Terminally Ill Adults (End of Life) Bill (Twenty-eighth sitting) Debate

Full Debate: Read Full Debate
Department: Ministry of Justice
The second principle is equally critical: NHS funding must not be diverted to external organisations that profit from, or are sustained by, the business of ending lives. Every pound spent on healthcare is a pound fought for by taxpayers, by clinicians and by patients. To direct that money into the coffers of private providers, whose incentives might lean towards efficiency over compassion, risks betraying the NHS’s founding ethos. We cannot allow a system where the end of life becomes a revenue stream and where the decision to die is shaped, however subtly, by a balance sheet rather than a patient’s free will.
Daniel Francis Portrait Daniel Francis (Bexleyheath and Crayford) (Lab)
- Hansard - -

My hon. Friend the Member for Luton South and South Bedfordshire referred to IVF. My wife and I have been through IVF, and what exists is exactly what the hon. Member for Richmond Park described. There is an annual show at Olympia where it has been commercialised and it is put to people, “Why not go down this route? Why not go down that route?” Does the hon. Member agree that that is really not a route we want to go down?

Sarah Olney Portrait Sarah Olney
- Hansard - - - Excerpts

I am grateful to the hon. Gentleman for that point, because it provides a comparison. We are talking about there potentially being a market for end-of-life services. I do not think that is the way we should be going.

--- Later in debate ---
Liz Saville Roberts Portrait Liz Saville Roberts
- Hansard - - - Excerpts

I appreciate the hon. Lady’s comments. I think there is a lesson to be learned. I understand that the legislation is unprecedented in coming through the private Member’s Bill route. After this, we will have to think about how we deal with such legislation because we are feeling our way. I appreciate the opportunity to work with the co-operation of colleagues on something for which there is no road map, but I fear, although I also appreciate, that we are making the road map as we go.

Daniel Francis Portrait Daniel Francis
- Hansard - -

It is a pleasure to serve under your chairship, Ms McVey. I genuinely did not intend to speak today, but the debate, particularly the speech by the hon. Member for Richmond Park and the intervention from my hon. Friend the Member for Luton South and South Bedfordshire, has brought me to my feet.

It was 13 or 14 years ago that my wife and I embarked on the IVF road. It never worked—our children came naturally in the end—but I know the pain and despair of that process. Although I do not call into question the efficacy of any doctor, some companies, looking to their profit margins, will always prey on people.

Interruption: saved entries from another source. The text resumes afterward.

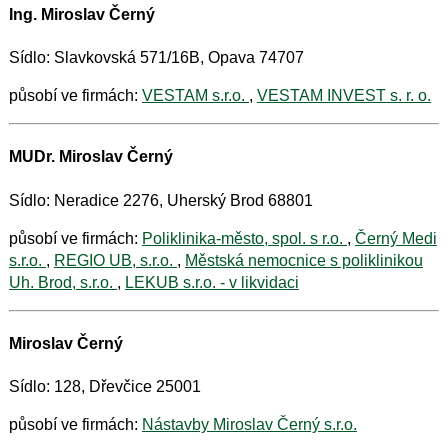
Ing. Miroslav Černý
Sídlo: Slavkovská 571/16B, Opava 74707
působí ve firmách:
VESTAM s.r.o.
,
VESTAM INVEST s. r. o.
MUDr. Miroslav Černý
Sídlo: Neradice 2276, Uherský Brod 68801
působí ve firmách:
Poliklinika-město, spol. s r.o.
,
Černý Medi
s.r.o.
,
REGIO UB, s.r.o.
,
Městská nemocnice s poliklinikou
Uh. Brod, s.r.o.
,
LEKUB s.r.o. - v likvidaci
Miroslav Černý
Sídlo: 128, Dřevčice 25001
působí ve firmách:
Nástavby Miroslav Černý s.r.o.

We have had discussions today about the regulations to be made under new clause 36, but we need some clarity on Report. I referred to the annual fertility show at the Kensington Olympia; I have checked, and it is still held. I visited it about 13 years ago. Frankly, it is complete marketisation. People who are already on their knees and really depressed are left feeling that companies are simply trying to make a profit out of them. People can already book their tickets for the event in May and navigate a path through it: there are expert-led seminars, real stories, whereby people connect with others who have been through the process, wellbeing workshops and more than 70 exhibitors. Of course, they are all paying a fee to be there, and they all aim to have made a profit by the end.

Our first set of IVF treatment was free on the NHS. We paid £7,000 for our second, which was again through the NHS. We went through several visits to NHS and private providers to assess whether we were willing to pay a top-up for a slightly better service. I really did not intend to speak this morning, but I wonder whether, in the final part of the process that we are considering, there would be the sort of upsetting process that has taken root in the fertility industry in this country. We need more clarity on that by Report.

Naz Shah Portrait Naz Shah
- Hansard - - - Excerpts

I stopped myself intervening on my hon. Friend the Member for Sunderland Central; I had lots of questions, and he has confused me even more. He referred to the provision in clause 8(6)(d) about the doctors being different. If I am right, healthcare providers such as Aspire or Ramsay Health Care could be commissioned to deliver the services. If so, does that mean, as the hon. Member for East Wiltshire suggested, that we will need two separate doctors or providers because the co-ordinating doctor and the second doctor cannot be linked? That confuses me even further. After what we have heard this morning, it strikes me that we do not have any proposed model and the measure has not been thought through. It speaks to the idea that this is not right. We are spending hours and hours going through hypotheticals and possibilities—this could happen, that could happen—but there is nothing actually before us.